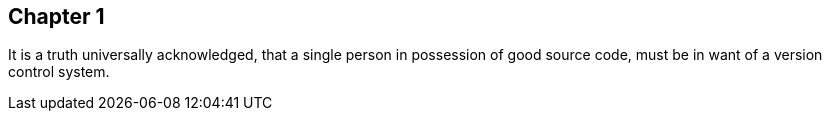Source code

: == Chapter 1
It is a truth universally acknowledged, that a single person in
possession of good source code, must be in want of a version control
system.
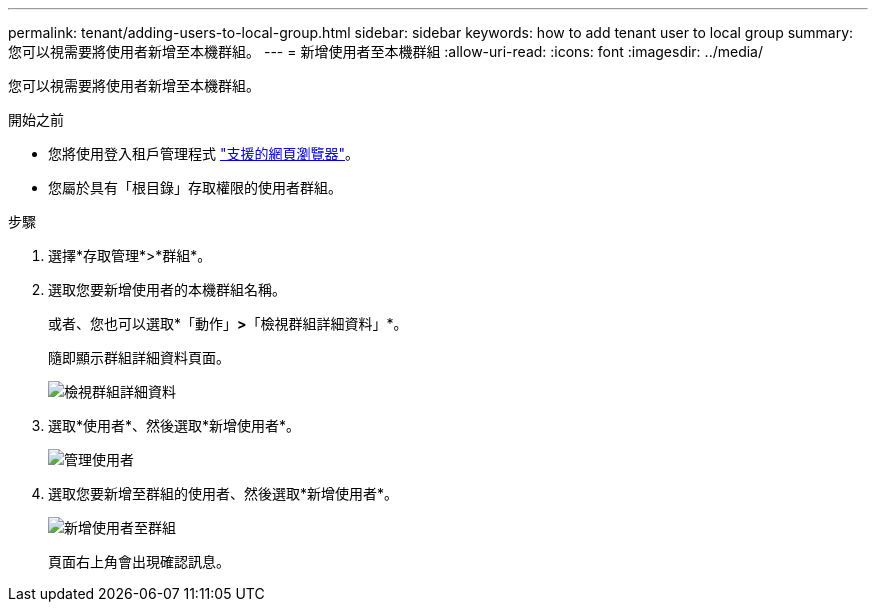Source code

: ---
permalink: tenant/adding-users-to-local-group.html 
sidebar: sidebar 
keywords: how to add tenant user to local group 
summary: 您可以視需要將使用者新增至本機群組。 
---
= 新增使用者至本機群組
:allow-uri-read: 
:icons: font
:imagesdir: ../media/


[role="lead"]
您可以視需要將使用者新增至本機群組。

.開始之前
* 您將使用登入租戶管理程式 link:../admin/web-browser-requirements.html["支援的網頁瀏覽器"]。
* 您屬於具有「根目錄」存取權限的使用者群組。


.步驟
. 選擇*存取管理*>*群組*。
. 選取您要新增使用者的本機群組名稱。
+
或者、您也可以選取*「動作」*>*「檢視群組詳細資料」*。

+
隨即顯示群組詳細資料頁面。

+
image::../media/tenant_group_details.png[檢視群組詳細資料]

. 選取*使用者*、然後選取*新增使用者*。
+
image::../media/manage_users.png[管理使用者]

. 選取您要新增至群組的使用者、然後選取*新增使用者*。
+
image::../media/add_users_to_group.png[新增使用者至群組]

+
頁面右上角會出現確認訊息。


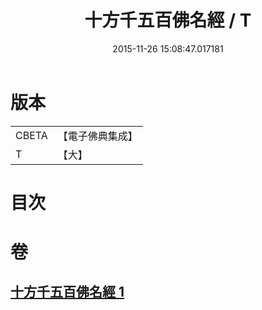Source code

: #+TITLE: 十方千五百佛名經 / T
#+DATE: 2015-11-26 15:08:47.017181
* 版本
 |     CBETA|【電子佛典集成】|
 |         T|【大】     |

* 目次
* 卷
** [[file:KR6i0018_001.txt][十方千五百佛名經 1]]
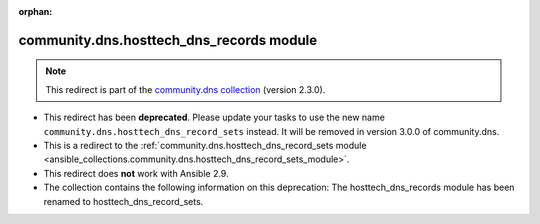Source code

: 
.. Document meta

:orphan:

.. Anchors

.. _ansible_collections.community.dns.hosttech_dns_records_module:

.. Title

community.dns.hosttech_dns_records module
+++++++++++++++++++++++++++++++++++++++++

.. Collection note

.. note::
    This redirect is part of the `community.dns collection <https://galaxy.ansible.com/community/dns>`_ (version 2.3.0).


- This redirect has been **deprecated**. Please update your tasks to use the new name ``community.dns.hosttech_dns_record_sets`` instead.
  It will be removed in version 3.0.0 of community.dns.
- This is a redirect to the :ref:`community.dns.hosttech_dns_record_sets module <ansible_collections.community.dns.hosttech_dns_record_sets_module>`.
- This redirect does **not** work with Ansible 2.9.
- The collection contains the following information on this deprecation: The hosttech_dns_records module has been renamed to hosttech_dns_record_sets.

## Problem to solve
Once the pictures are dropped, please print every remaining line of the material verbatim.

## The completed task
Source code

: == Chapter 1
It is a truth universally acknowledged, that a single person in
possession of good source code, must be in want of a version control
system.
Source code

: ---
permalink: tenant/adding-users-to-local-group.html 
sidebar: sidebar 
keywords: how to add tenant user to local group 
summary: 您可以視需要將使用者新增至本機群組。 
---
= 新增使用者至本機群組
:allow-uri-read: 
:icons: font
:imagesdir: ../media/


[role="lead"]
您可以視需要將使用者新增至本機群組。

.開始之前
* 您將使用登入租戶管理程式 link:../admin/web-browser-requirements.html["支援的網頁瀏覽器"]。
* 您屬於具有「根目錄」存取權限的使用者群組。


.步驟
. 選擇*存取管理*>*群組*。
. 選取您要新增使用者的本機群組名稱。
+
或者、您也可以選取*「動作」*>*「檢視群組詳細資料」*。

+
隨即顯示群組詳細資料頁面。

+
image::../media/tenant_group_details.png[檢視群組詳細資料]

. 選取*使用者*、然後選取*新增使用者*。
+
image::../media/manage_users.png[管理使用者]

. 選取您要新增至群組的使用者、然後選取*新增使用者*。
+
image::../media/add_users_to_group.png[新增使用者至群組]

+
頁面右上角會出現確認訊息。


Source code

: #+TITLE: 十方千五百佛名經 / T
#+DATE: 2015-11-26 15:08:47.017181
* 版本
 |     CBETA|【電子佛典集成】|
 |         T|【大】     |

* 目次
* 卷
** [[file:KR6i0018_001.txt][十方千五百佛名經 1]]
Source code

: 
.. Document meta

:orphan:

.. Anchors

.. _ansible_collections.community.dns.hosttech_dns_records_module:

.. Title

community.dns.hosttech_dns_records module
+++++++++++++++++++++++++++++++++++++++++

.. Collection note

.. note::
    This redirect is part of the `community.dns collection <https://galaxy.ansible.com/community/dns>`_ (version 2.3.0).


- This redirect has been **deprecated**. Please update your tasks to use the new name ``community.dns.hosttech_dns_record_sets`` instead.
  It will be removed in version 3.0.0 of community.dns.
- This is a redirect to the :ref:`community.dns.hosttech_dns_record_sets module <ansible_collections.community.dns.hosttech_dns_record_sets_module>`.
- This redirect does **not** work with Ansible 2.9.
- The collection contains the following information on this deprecation: The hosttech_dns_records module has been renamed to hosttech_dns_record_sets.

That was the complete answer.